21/03/29 07:52:25 INFO MemoryStore: MemoryStore cleared
21/03/29 07:52:25 INFO BlockManager: BlockManager stopped
21/03/29 07:52:25 INFO BlockManagerMaster: BlockManagerMaster stopped
21/03/29 07:52:25 INFO OutputCommitCoordinator$OutputCommitCoordinatorEndpoint: OutputCommitCoordinator stopped!

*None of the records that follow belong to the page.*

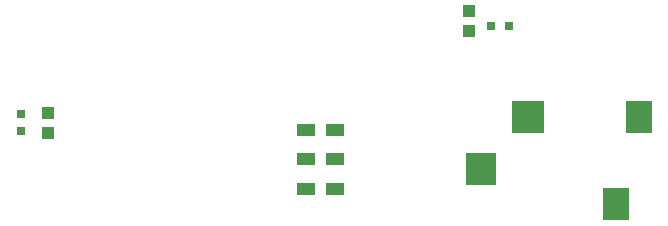
<source format=gbr>
G04 EAGLE Gerber RS-274X export*
G75*
%MOMM*%
%FSLAX34Y34*%
%LPD*%
%INSolderpaste Top*%
%IPPOS*%
%AMOC8*
5,1,8,0,0,1.08239X$1,22.5*%
G01*
%ADD10R,0.800000X0.800000*%
%ADD11R,1.100000X1.000000*%
%ADD12R,2.200000X2.800000*%
%ADD13R,2.600000X2.800000*%
%ADD14R,2.800000X2.800000*%
%ADD15R,1.600000X1.000000*%


D10*
X45244Y242450D03*
X45244Y227450D03*
D11*
X68263Y225656D03*
X68263Y242656D03*
D12*
X568975Y239875D03*
X548975Y165875D03*
D13*
X434975Y195375D03*
D14*
X474975Y239875D03*
D15*
X287256Y228994D03*
X287256Y203994D03*
X287256Y178994D03*
X311256Y228994D03*
X311256Y203994D03*
X311256Y178994D03*
D10*
X443350Y316706D03*
X458350Y316706D03*
D11*
X424656Y312175D03*
X424656Y329175D03*
M02*

</source>
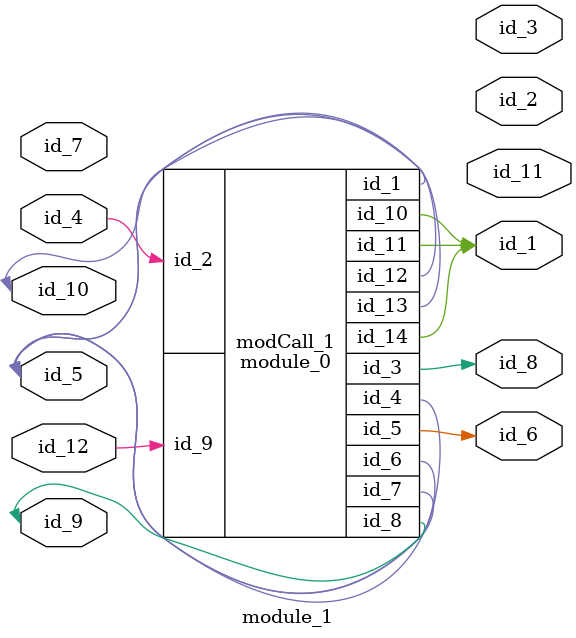
<source format=v>
module module_0 (
    id_1,
    id_2,
    id_3,
    id_4,
    id_5,
    id_6,
    id_7,
    id_8,
    id_9,
    id_10,
    id_11,
    id_12,
    id_13,
    id_14
);
  output wire id_14;
  output wire id_13;
  output wire id_12;
  output wire id_11;
  output wire id_10;
  input wire id_9;
  inout wire id_8;
  inout wire id_7;
  inout wire id_6;
  output wire id_5;
  output wire id_4;
  output wire id_3;
  input wire id_2;
  inout wire id_1;
  assign id_5 = id_9;
endmodule
module module_1 (
    id_1,
    id_2,
    id_3,
    id_4,
    id_5,
    id_6,
    id_7,
    id_8,
    id_9,
    id_10,
    id_11,
    id_12
);
  inout wire id_12;
  output wire id_11;
  inout wire id_10;
  inout wire id_9;
  module_0 modCall_1 (
      id_5,
      id_4,
      id_8,
      id_5,
      id_6,
      id_5,
      id_5,
      id_9,
      id_12,
      id_1,
      id_1,
      id_10,
      id_5,
      id_1
  );
  output wire id_8;
  input wire id_7;
  output wire id_6;
  inout wire id_5;
  inout wire id_4;
  output wire id_3;
  output wire id_2;
  output wire id_1;
endmodule

</source>
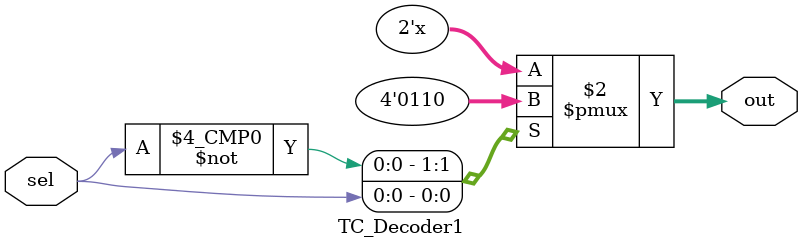
<source format=v>
module TC_Decoder1 (sel, out);
    input sel;
    output reg [1:0] out;

    always @ (sel)
    begin
        case(sel)
        1'b0 : out <=  2'b01;
        1'b1 : out <=  2'b10;
        endcase
    end 
endmodule


</source>
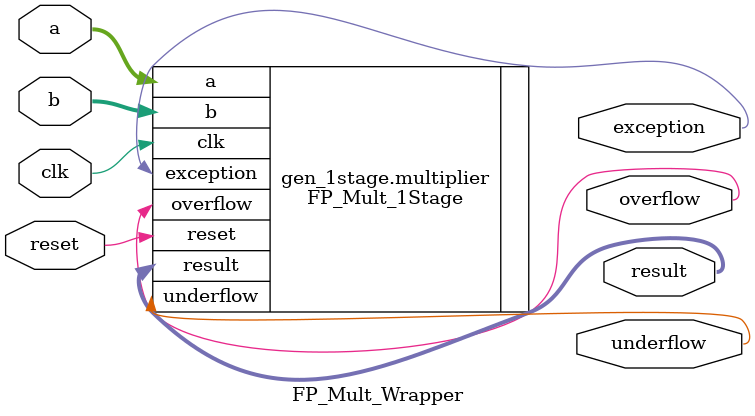
<source format=sv>
module FP_Mult_Wrapper #(
    parameter STAGES = 1  // 1, 2, 3, or 4 stages
) (
    input clk,
    input reset,
    input [31:0] a,
    input [31:0] b,
    output [31:0] result,
    output exception,
    output overflow,
    output underflow
);

generate
    if (STAGES == 1) begin : gen_1stage
        FP_Mult_1Stage multiplier (
            .clk(clk),
            .reset(reset),
            .a(a),
            .b(b),
            .result(result),
            .exception(exception),
            .overflow(overflow),
            .underflow(underflow)
        );
    end else if (STAGES == 2) begin : gen_2stage
        FP_Mult_2Stage multiplier (
            .clk(clk),
            .reset(reset),
            .a(a),
            .b(b),
            .result(result),
            .exception(exception),
            .overflow(overflow),
            .underflow(underflow)
        );
    end else if (STAGES == 3) begin : gen_3stage
        FP_Mult_3Stage multiplier (
            .clk(clk),
            .reset(reset),
            .a(a),
            .b(b),
            .result(result),
            .exception(exception),
            .overflow(overflow),
            .underflow(underflow)
        );
    end else if (STAGES == 4) begin : gen_4stage
        FP_Mult_4Stage multiplier (
            .clk(clk),
            .reset(reset),
            .a(a),
            .b(b),
            .result(result),
            .exception(exception),
            .overflow(overflow),
            .underflow(underflow)
        );
    end else begin : gen_error
        // Unsupported stage count - generate compile error
        initial begin
            $error("Unsupported STAGES parameter: %d. Must be 1, 2, 3, or 4.", STAGES);
        end
    end
endgenerate

endmodule
</source>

21/03/29 07:52:25 INFO SparkContext: Successfully stopped SparkContext
21/03/29 07:52:25 INFO ShutdownHookManager: Shutdown hook called
21/03/29 07:52:25 INFO ShutdownHookManager: Deleting directory /tmp/spark-e8c052b4-0522-492a-ad77-e6734746c417
21/03/29 07:52:25 INFO ShutdownHookManager: Deleting directory /var/data/spark-349e799f-f21e-4433-afd2-61d3b08875e4/spark-b7824f43-5839-4566-92be-a93014283f31

7. Delete the spark job when it finished.

# arena delete sparktest
sparkapplication.sparkoperator.k8s.io "sparktest" deleted
configmap "sparktest-sparkjob" deleted
INFO[0001] The training job sparktest has been deleted successfully
Congratulations! You've run the distributed spark job with ``arena`` successfully.